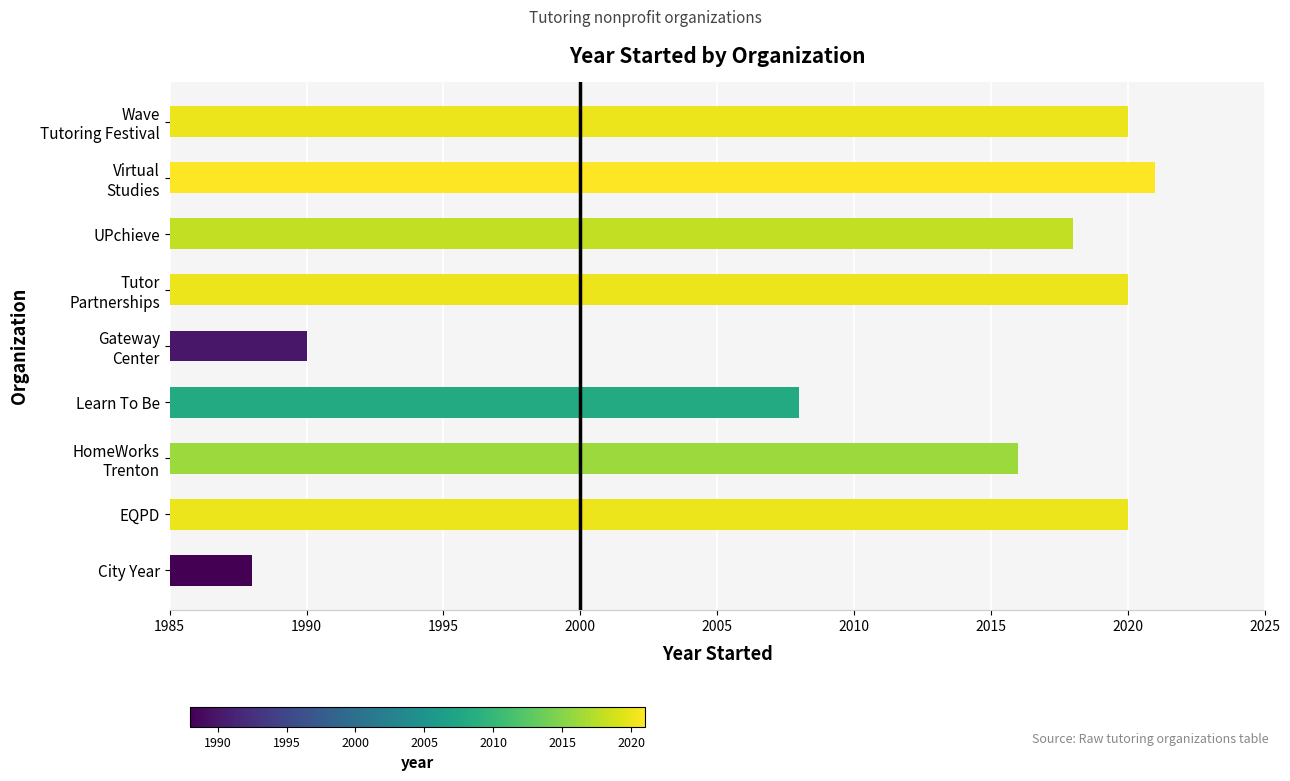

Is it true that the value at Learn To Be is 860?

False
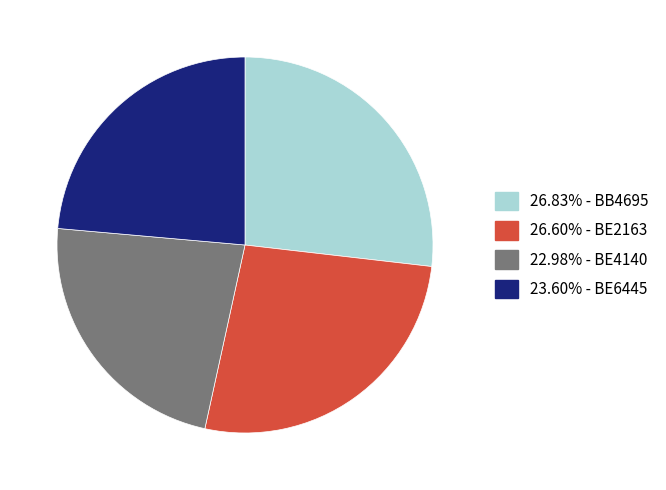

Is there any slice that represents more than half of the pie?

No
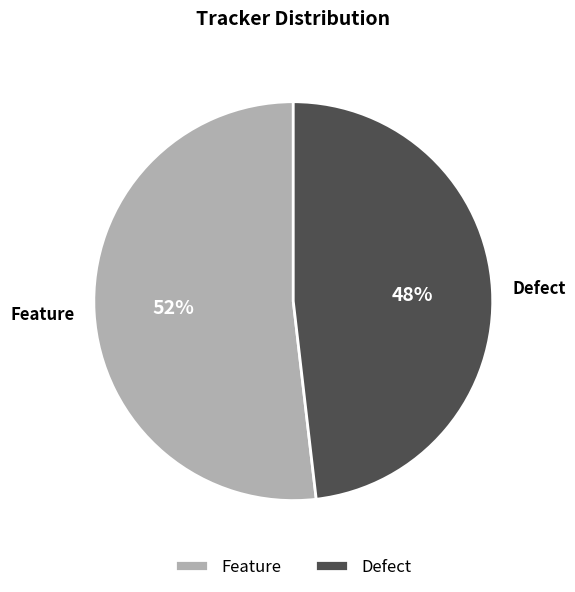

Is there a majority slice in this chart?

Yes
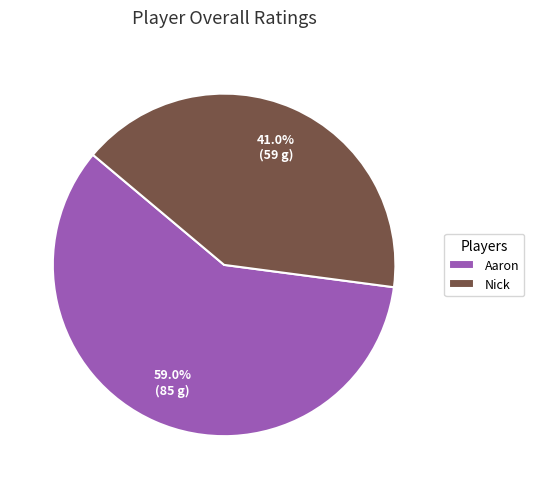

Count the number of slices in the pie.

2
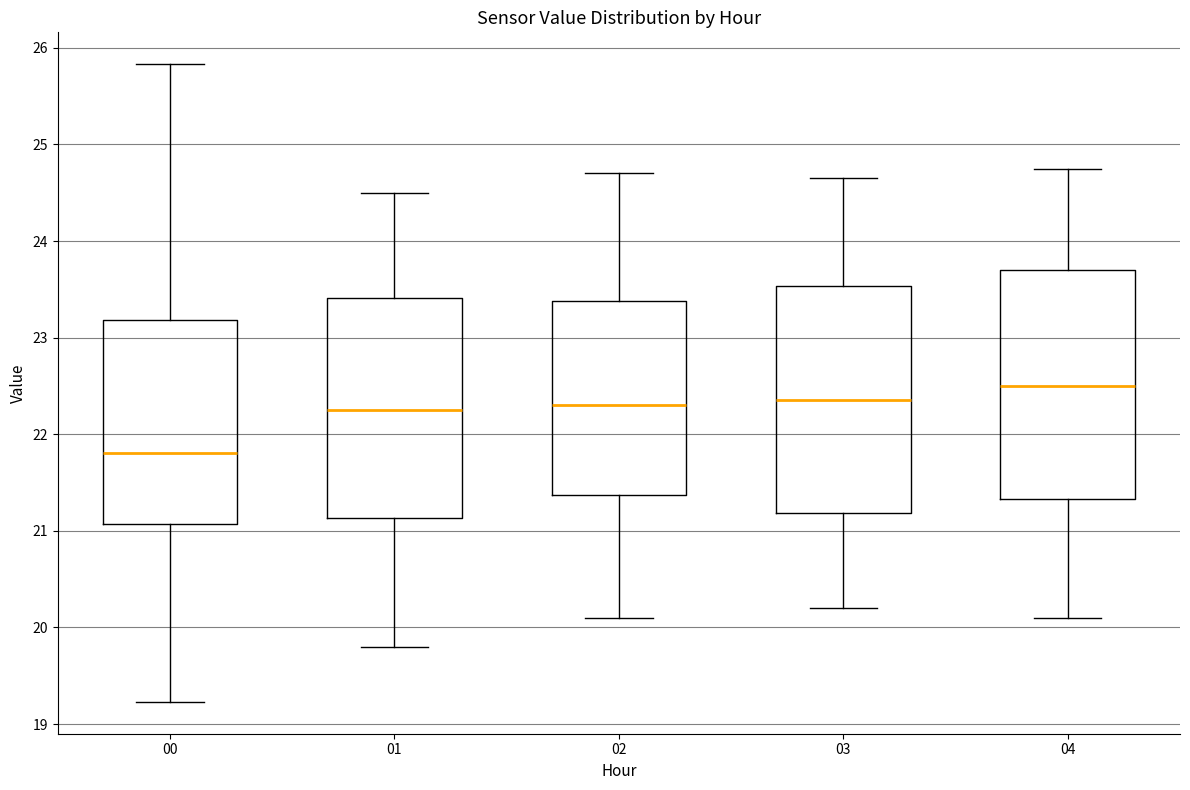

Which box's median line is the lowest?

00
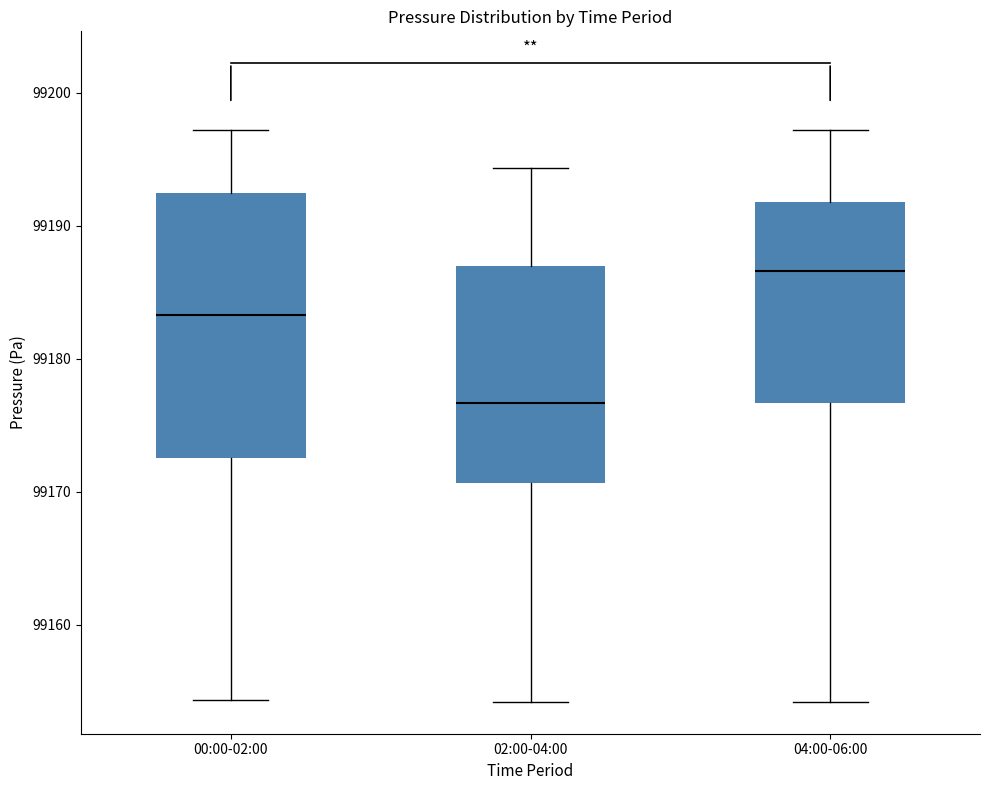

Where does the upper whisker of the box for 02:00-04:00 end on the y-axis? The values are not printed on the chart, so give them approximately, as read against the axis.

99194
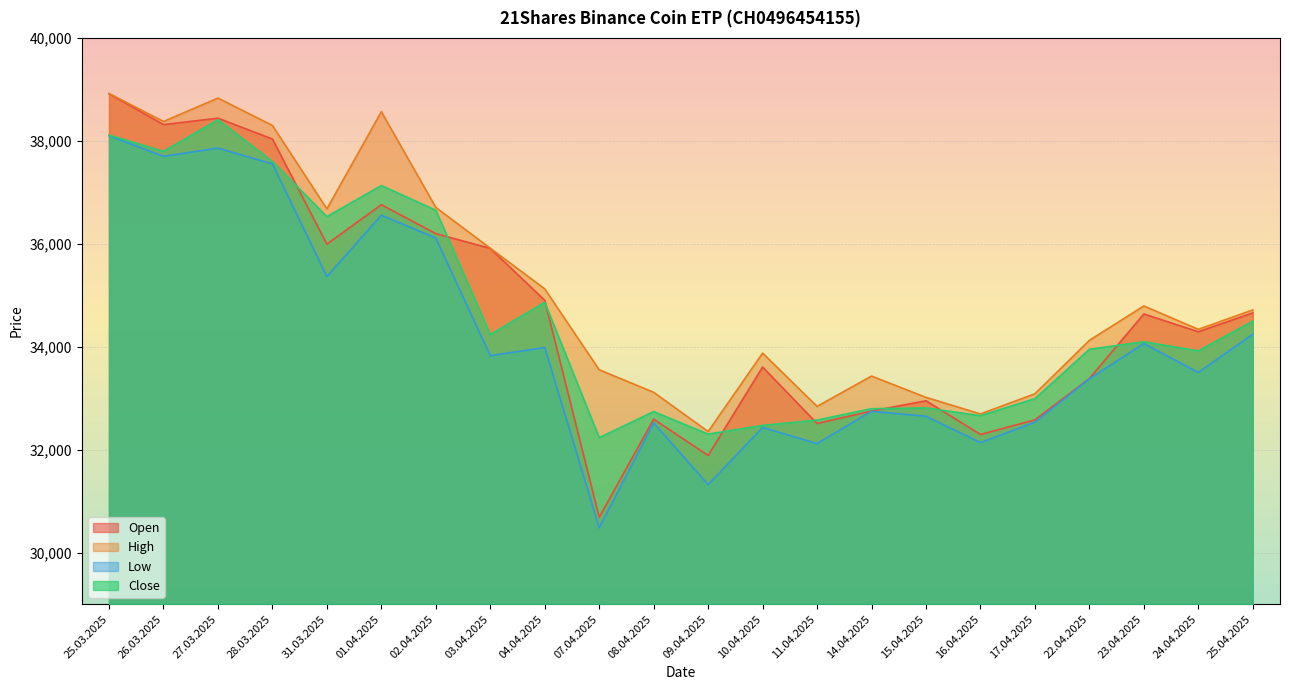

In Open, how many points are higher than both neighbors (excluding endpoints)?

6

§ **Required work**:
Gather each line above that contains the word "there", and copy every such line in full.

§ **Output below**:
Is there any slice that represents more than half of the pie?
Is there a majority slice in this chart?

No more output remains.